In each of the entries below, substitute "extrinsics line" for every occurrence of "pose line" and reproduce the lines with no other change, leaving out the pictures.

|---|

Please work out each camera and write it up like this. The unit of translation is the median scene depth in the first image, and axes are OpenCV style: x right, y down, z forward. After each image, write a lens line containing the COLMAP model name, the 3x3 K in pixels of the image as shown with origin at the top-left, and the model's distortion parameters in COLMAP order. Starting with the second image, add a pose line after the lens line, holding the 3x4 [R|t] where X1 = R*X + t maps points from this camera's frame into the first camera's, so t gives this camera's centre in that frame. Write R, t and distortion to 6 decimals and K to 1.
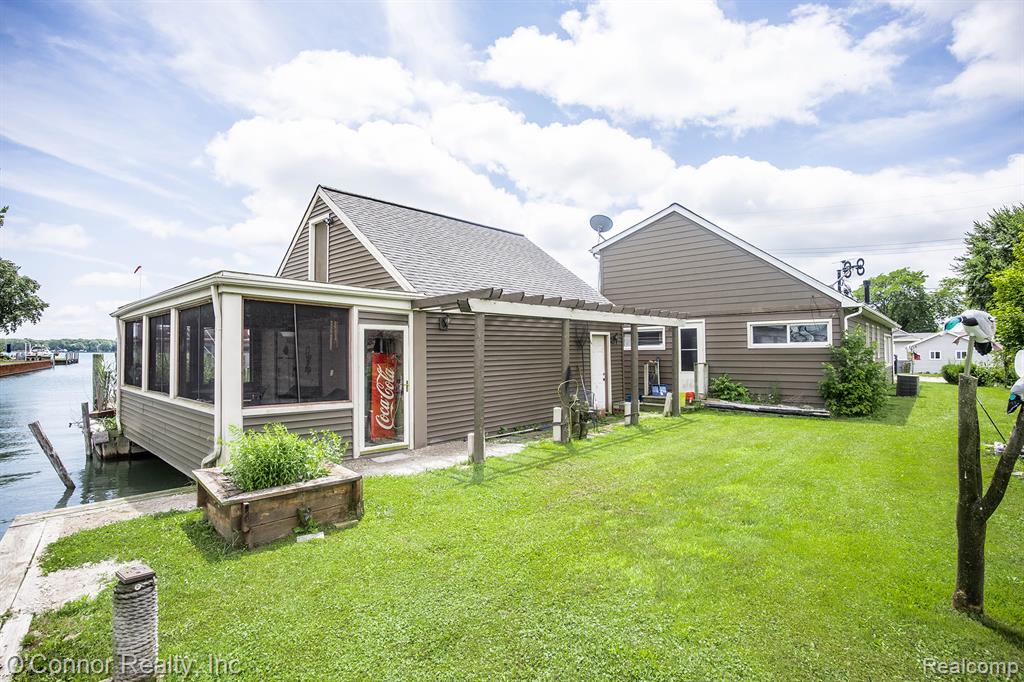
lens RADIAL K [[492.8, 0, 512.0], [0, 492.8, 341.0], [0, 0, 1]] dist [-0.052643, 0.016604]
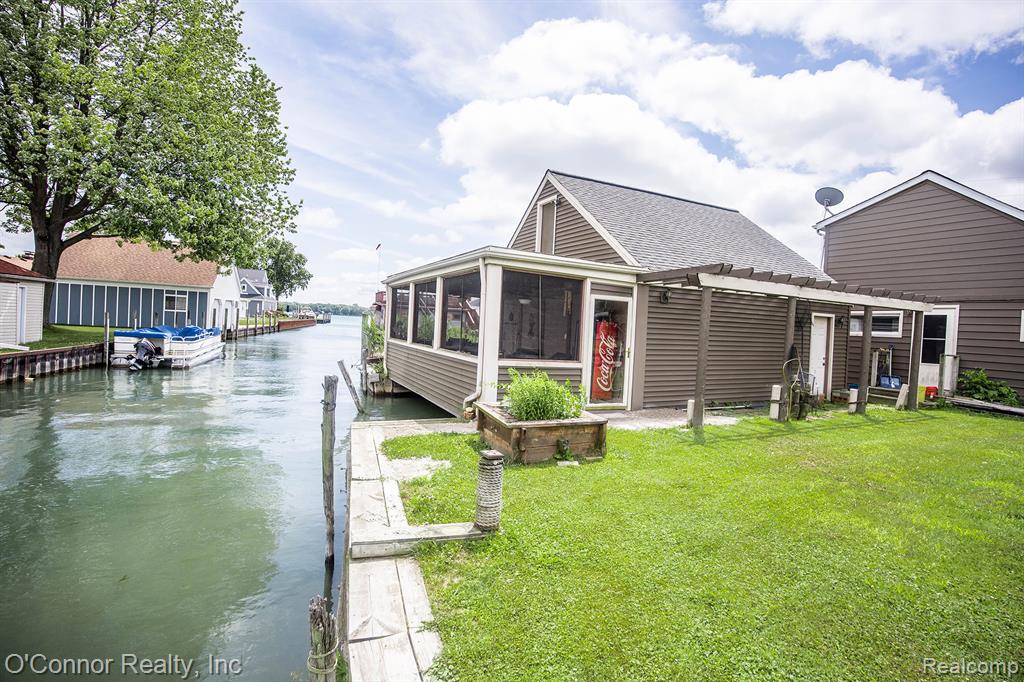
lens RADIAL K [[492.8, 0, 512.0], [0, 492.8, 341.0], [0, 0, 1]] dist [-0.052643, 0.016604]
pose [[0.934237, 0.062786, -0.351082, -0.068950], [-0.047581, 0.997524, 0.051778, 0.019868], [0.353464, -0.031668, 0.934912, -0.105741]]
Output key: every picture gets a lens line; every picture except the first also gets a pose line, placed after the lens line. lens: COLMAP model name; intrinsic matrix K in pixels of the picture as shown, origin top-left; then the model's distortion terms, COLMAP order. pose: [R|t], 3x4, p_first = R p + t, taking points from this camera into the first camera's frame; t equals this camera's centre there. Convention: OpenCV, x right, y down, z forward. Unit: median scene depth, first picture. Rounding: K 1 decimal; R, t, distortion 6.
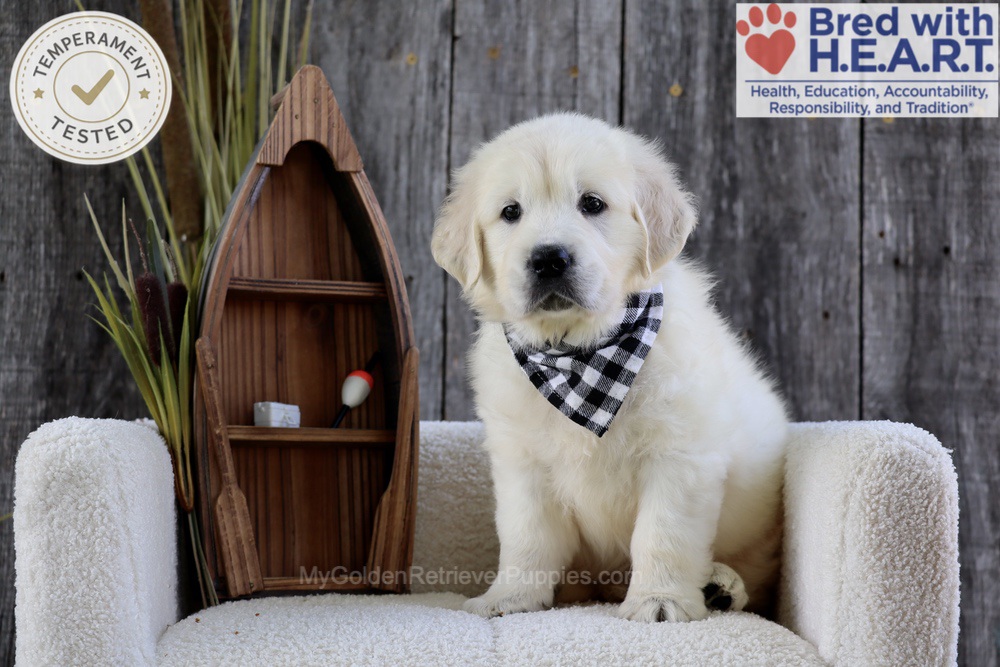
lens RADIAL K [[5314.4, 0, 496.5], [0, 5314.4, 320.9], [0, 0, 1]] dist [2.691779, 32.774060]
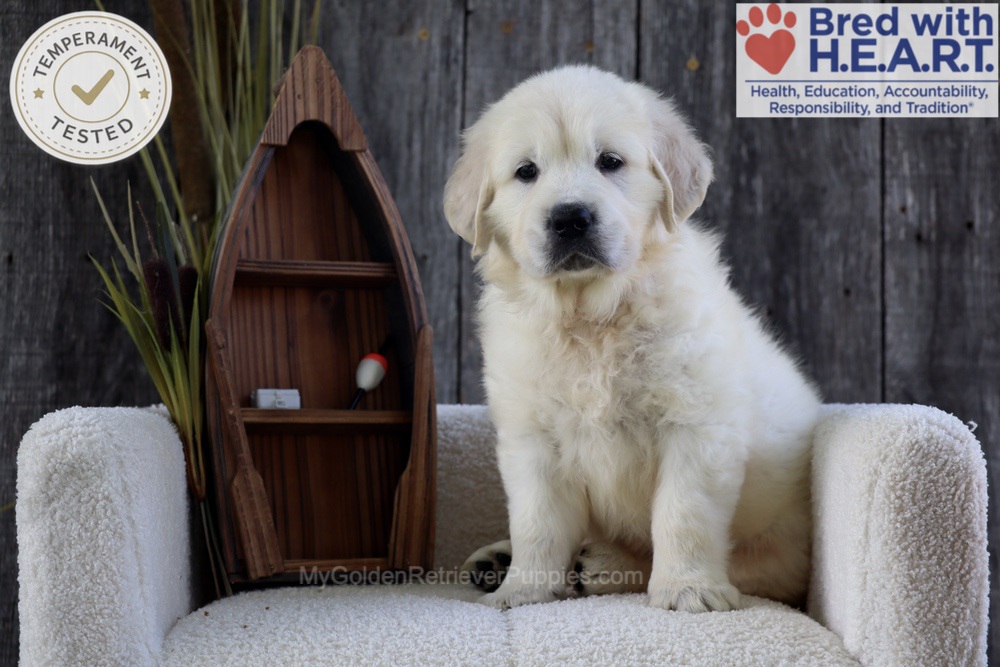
lens RADIAL K [[4120.3, 0, 502.6], [0, 4120.3, 311.4], [0, 0, 1]] dist [1.286133, 25.093711]
pose [[0.999881, -0.006224, -0.014131, 0.009221], [0.006572, 0.999673, 0.024702, -0.017135], [0.013973, -0.024792, 0.999595, 0.242313]]
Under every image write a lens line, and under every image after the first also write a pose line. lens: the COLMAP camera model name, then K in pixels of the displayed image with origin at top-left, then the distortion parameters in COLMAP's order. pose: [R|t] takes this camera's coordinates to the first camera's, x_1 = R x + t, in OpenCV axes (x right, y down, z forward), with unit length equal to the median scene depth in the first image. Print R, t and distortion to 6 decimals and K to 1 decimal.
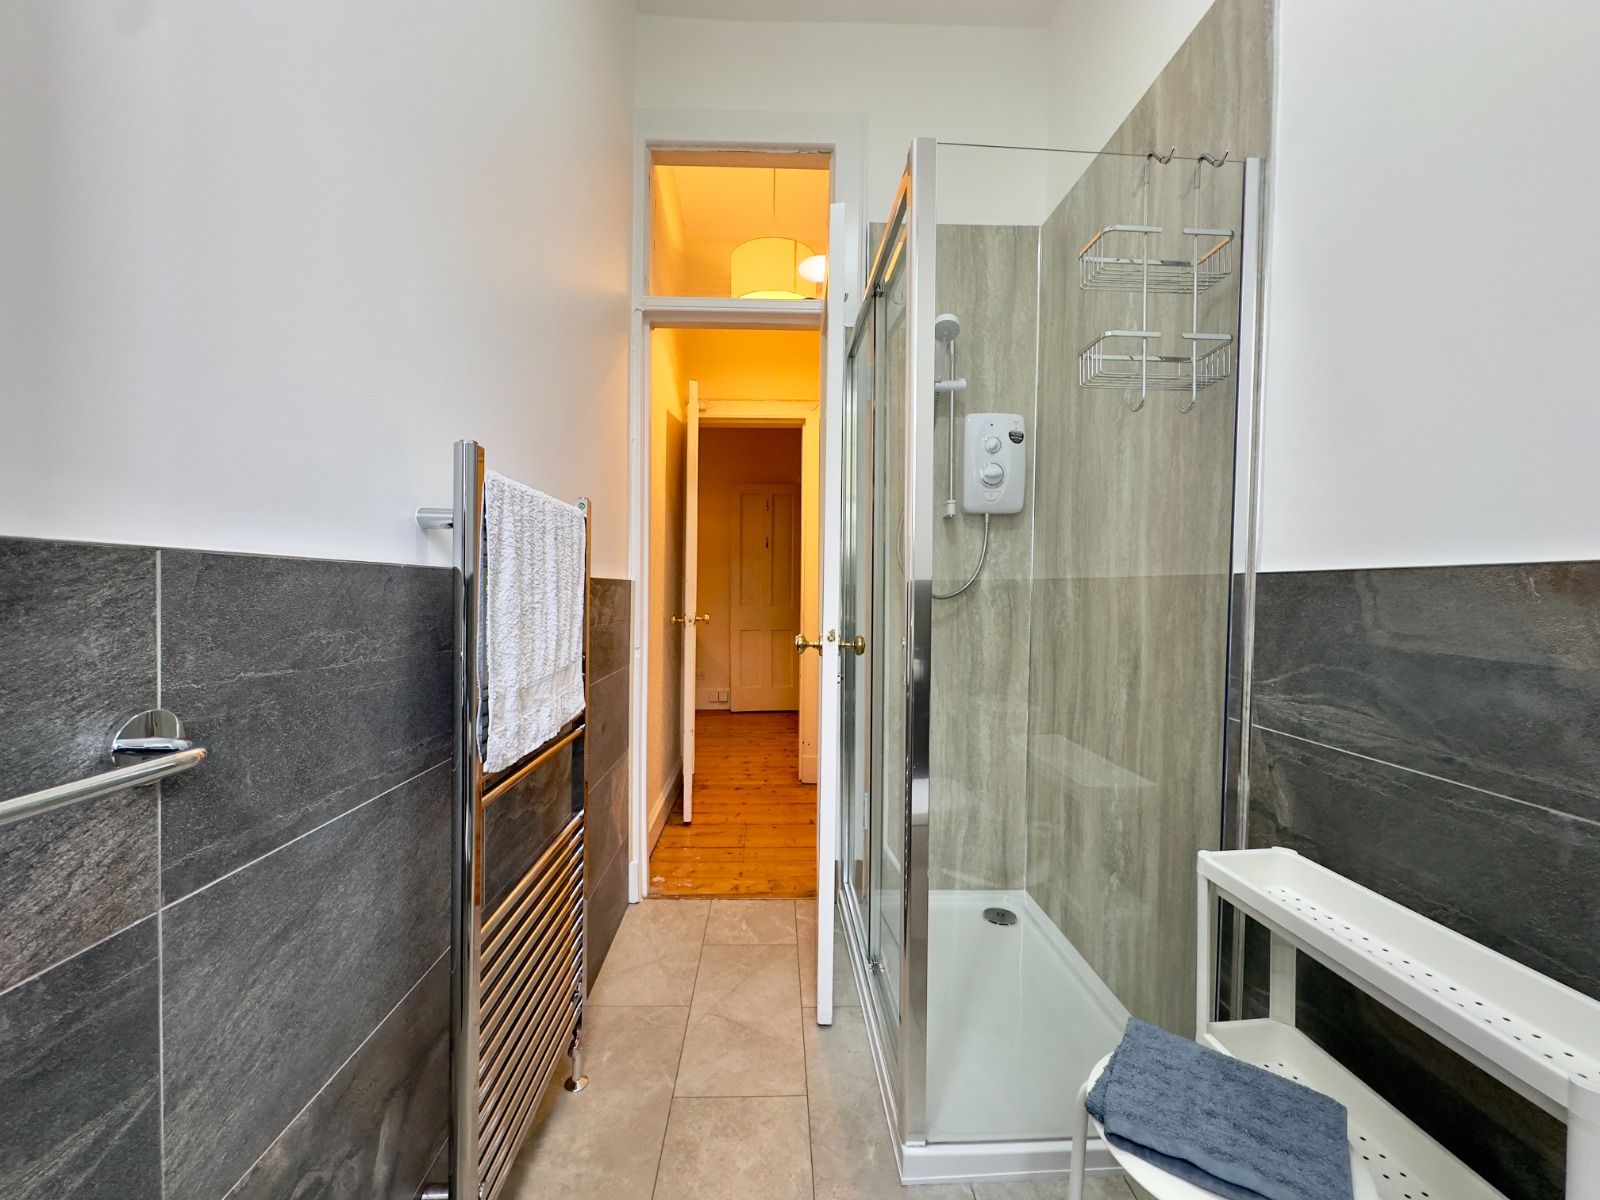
lens RADIAL K [[640.6, 0, 799.2], [0, 640.6, 597.0], [0, 0, 1]] dist [-0.001269, 0.000163]
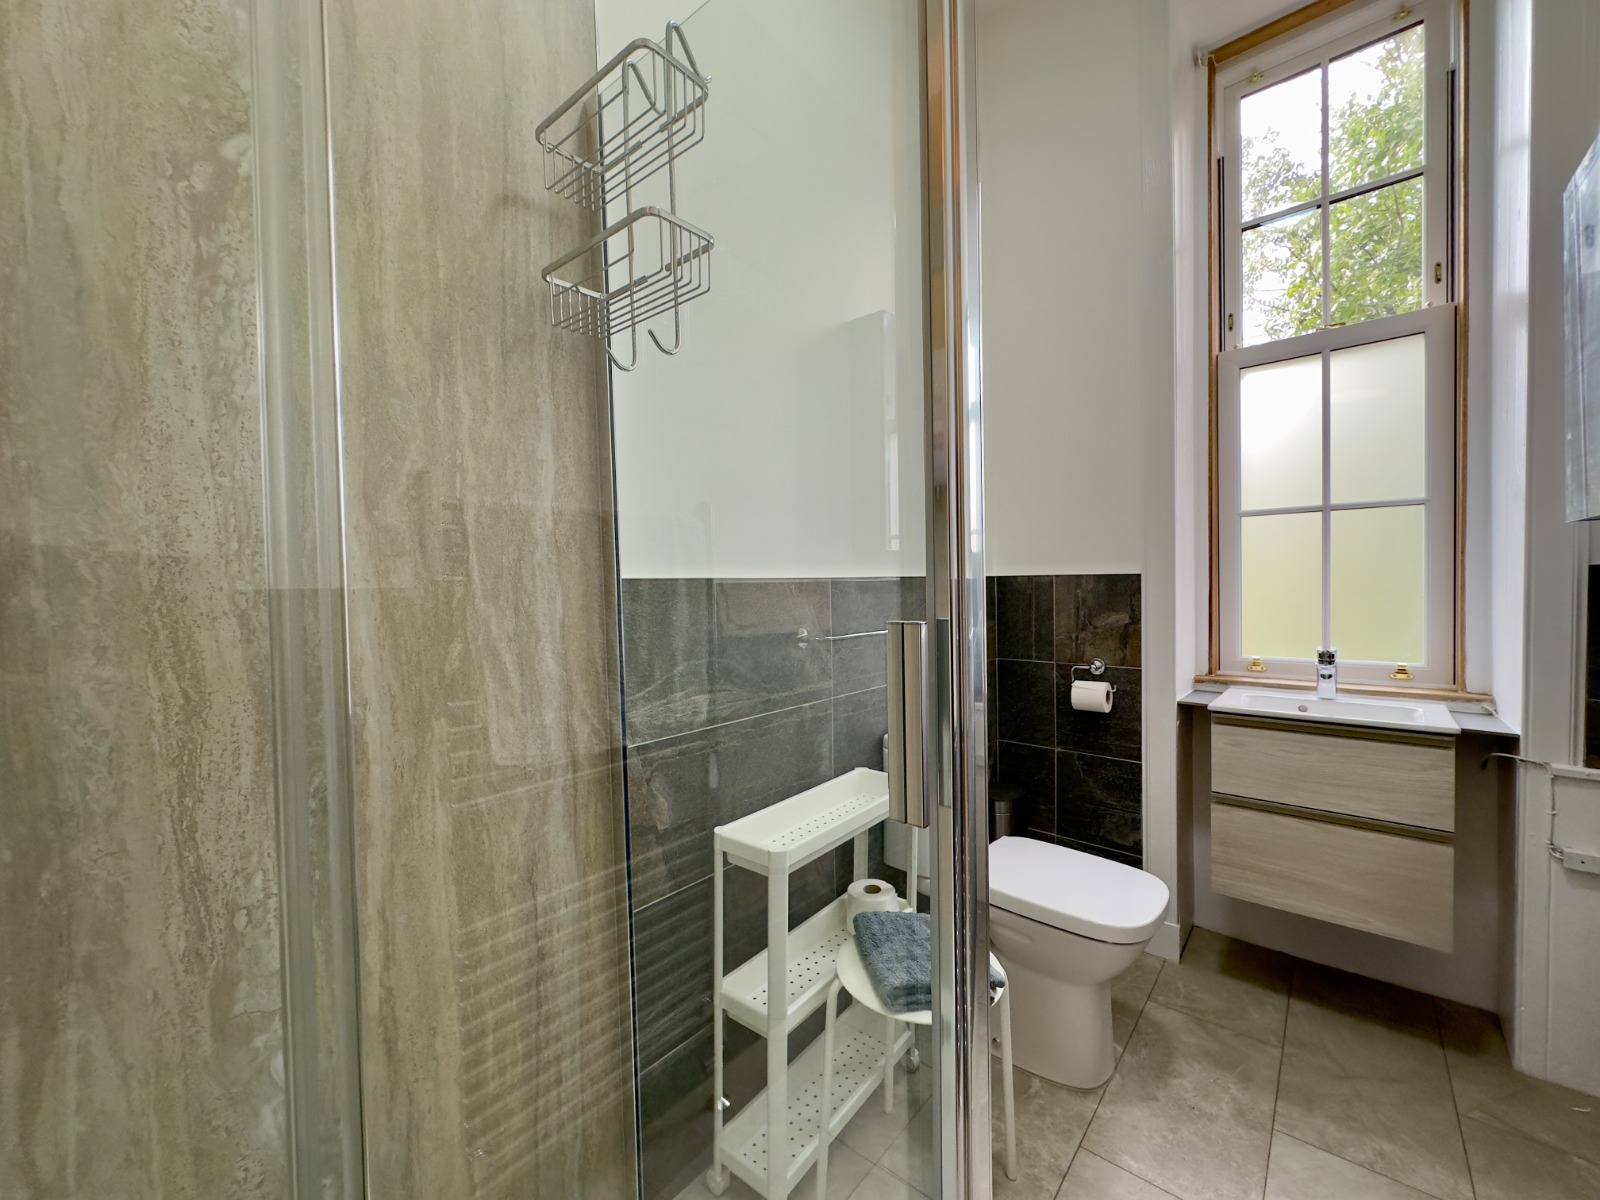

|---|

→ **Written reply**
Please work out each camera and write it up like this. The unit of translation is the median scene depth in the first image, and axes are OpenCV style: x right, y down, z forward. After each image, write a lens line containing the COLMAP model name, the 3x3 K in pixels of the image as shown with origin at the top-left, and the model's distortion parameters in COLMAP order. Starting with the second image, add a extrinsics line after the lens line, holding the 3x4 [R|t] where X1 = R*X + t maps points from this camera's frame into the first camera's, so t gives this camera's centre in that frame. Write R, t and distortion to 6 decimals and K to 1.
lens RADIAL K [[492.8, 0, 512.0], [0, 492.8, 341.0], [0, 0, 1]] dist [-0.052643, 0.016604]
lens RADIAL K [[492.8, 0, 512.0], [0, 492.8, 341.0], [0, 0, 1]] dist [-0.052643, 0.016604]
pose [[0.934237, 0.062786, -0.351082, -0.068950], [-0.047581, 0.997524, 0.051778, 0.019868], [0.353464, -0.031668, 0.934912, -0.105741]]
Output key: every picture gets a lens line; every picture except the first also gets a extrinsics line, placed after the lens line. lens: COLMAP model name; intrinsic matrix K in pixels of the picture as shown, origin top-left; then the model's distortion terms, COLMAP order. pose: [R|t], 3x4, p_first = R p + t, taking points from this camera into the first camera's frame; t equals this camera's centre there. Convention: OpenCV, x right, y down, z forward. Unit: median scene depth, first picture. Rounding: K 1 decimal; R, t, distortion 6.
lens RADIAL K [[5314.4, 0, 496.5], [0, 5314.4, 320.9], [0, 0, 1]] dist [2.691779, 32.774060]
lens RADIAL K [[4120.3, 0, 502.6], [0, 4120.3, 311.4], [0, 0, 1]] dist [1.286133, 25.093711]
pose [[0.999881, -0.006224, -0.014131, 0.009221], [0.006572, 0.999673, 0.024702, -0.017135], [0.013973, -0.024792, 0.999595, 0.242313]]
Under every image write a lens line, and under every image after the first also write a extrinsics line. lens: the COLMAP camera model name, then K in pixels of the displayed image with origin at top-left, then the distortion parameters in COLMAP's order. pose: [R|t] takes this camera's coordinates to the first camera's, x_1 = R x + t, in OpenCV axes (x right, y down, z forward), with unit length equal to the median scene depth in the first image. Print R, t and distortion to 6 decimals and K to 1 decimal.
lens RADIAL K [[640.6, 0, 799.2], [0, 640.6, 597.0], [0, 0, 1]] dist [-0.001269, 0.000163]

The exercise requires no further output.